How identifying Core Values Can Help Your Students Choose Their Future Career Path

Why should we help our students identify them? Identifying them helps our students focus on what is important and essential in their personal and academic lives. It encourages them to reflect on what makes them truly happy and fulfilled in all areas of life. Finally, this list of values can contribute to a specific set of criteria that a student can use when exploring careers, researching different routes, and searching for suitable third level institutions, by showing them what they need to prioritise. Of course, this is not the only factor to consider when helping your students choose their future career path, but it is one that can be overlooked, despite being an integral part of a student truly knowing themselves and choosing the future career path(s) that best suit them.

 

How can we help our students identify them? Ask your students to write down the times in their lives when they have been the - happiest - most fulfilled - proudest In this case, it may be helpful to ask them to do this exercise for times in their personal life and a separate one for times in their school life. In some cases, students may have the same experience where they felt the happiest, most fulfilled and proudest, but do try to get them to come up with at least 2 different life experiences.

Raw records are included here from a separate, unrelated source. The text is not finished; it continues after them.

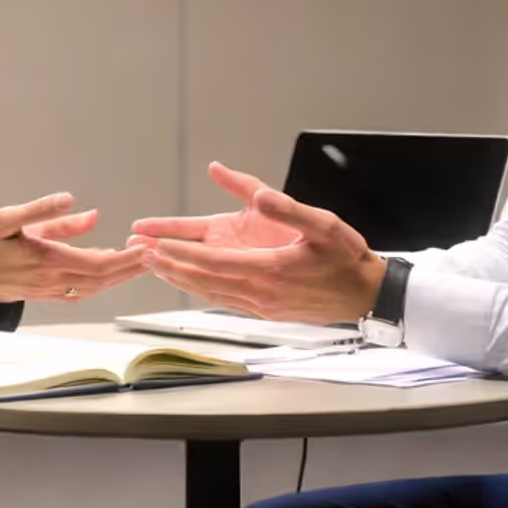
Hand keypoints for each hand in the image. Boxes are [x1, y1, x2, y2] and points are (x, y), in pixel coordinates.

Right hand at [0, 193, 147, 303]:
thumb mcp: (6, 219)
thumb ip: (43, 212)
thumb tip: (77, 203)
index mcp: (46, 261)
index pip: (98, 265)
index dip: (126, 259)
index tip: (145, 249)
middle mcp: (49, 281)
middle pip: (101, 280)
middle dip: (129, 269)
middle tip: (153, 256)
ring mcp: (44, 291)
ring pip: (90, 289)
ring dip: (115, 278)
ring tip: (136, 264)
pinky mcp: (37, 293)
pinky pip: (76, 292)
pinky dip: (96, 283)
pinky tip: (103, 273)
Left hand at [132, 163, 386, 324]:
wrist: (366, 296)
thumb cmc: (346, 257)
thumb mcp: (323, 224)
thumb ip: (288, 208)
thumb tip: (258, 195)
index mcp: (271, 269)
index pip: (214, 263)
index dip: (182, 255)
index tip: (156, 246)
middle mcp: (262, 293)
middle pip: (204, 282)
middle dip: (170, 267)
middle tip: (140, 256)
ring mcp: (263, 306)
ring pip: (211, 294)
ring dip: (181, 280)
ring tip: (155, 268)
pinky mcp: (266, 311)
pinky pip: (225, 301)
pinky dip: (202, 290)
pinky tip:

Then for each of these times, ask your pupils to write down in bullet points:

At these times…

●    What were you doing?

●    Why is this important?

●    Were you with other people? Who?

●    What other factors contributed to your happiness?

●    What need was fulfilled?

●    What were the positive emotions or outcomes of these experiences?

●    Why was each experience truly important and memorable to you?

Next, share a link to a list of values like this one here with your students: https://www.berkeleywellbeing.com/list-of-values.html

Give them a few minutes to read through it and ask for any explanations or clarifications they may need (especially if you have some learners with English as an Additional Language). Then ask them:

●    Based on these experiences of happiness, pride, and fulfillment, what are your top values in life/ what values were being met in those experiences? E.g. freedom, community, generosity, organisation, security etc.

You could ask them to complete this exercise like a Venn Diagram with each circle relating to each time and include any repeated values in the centre circle.

Students can list all their values and could then even filter them further by prioritising which one are the most important if they had to choose between value 1 and value 2, then choose between value 3 and value 4, and so forth.

How can they use this list in terms of careers? Each time a student suggests a new option, whether it be a career, a degree, a particular study pathway, a university, a country to study- when they research it, ask them to see if it aligns with their values. This means they need to research it more in depth in order to determine if it does or not.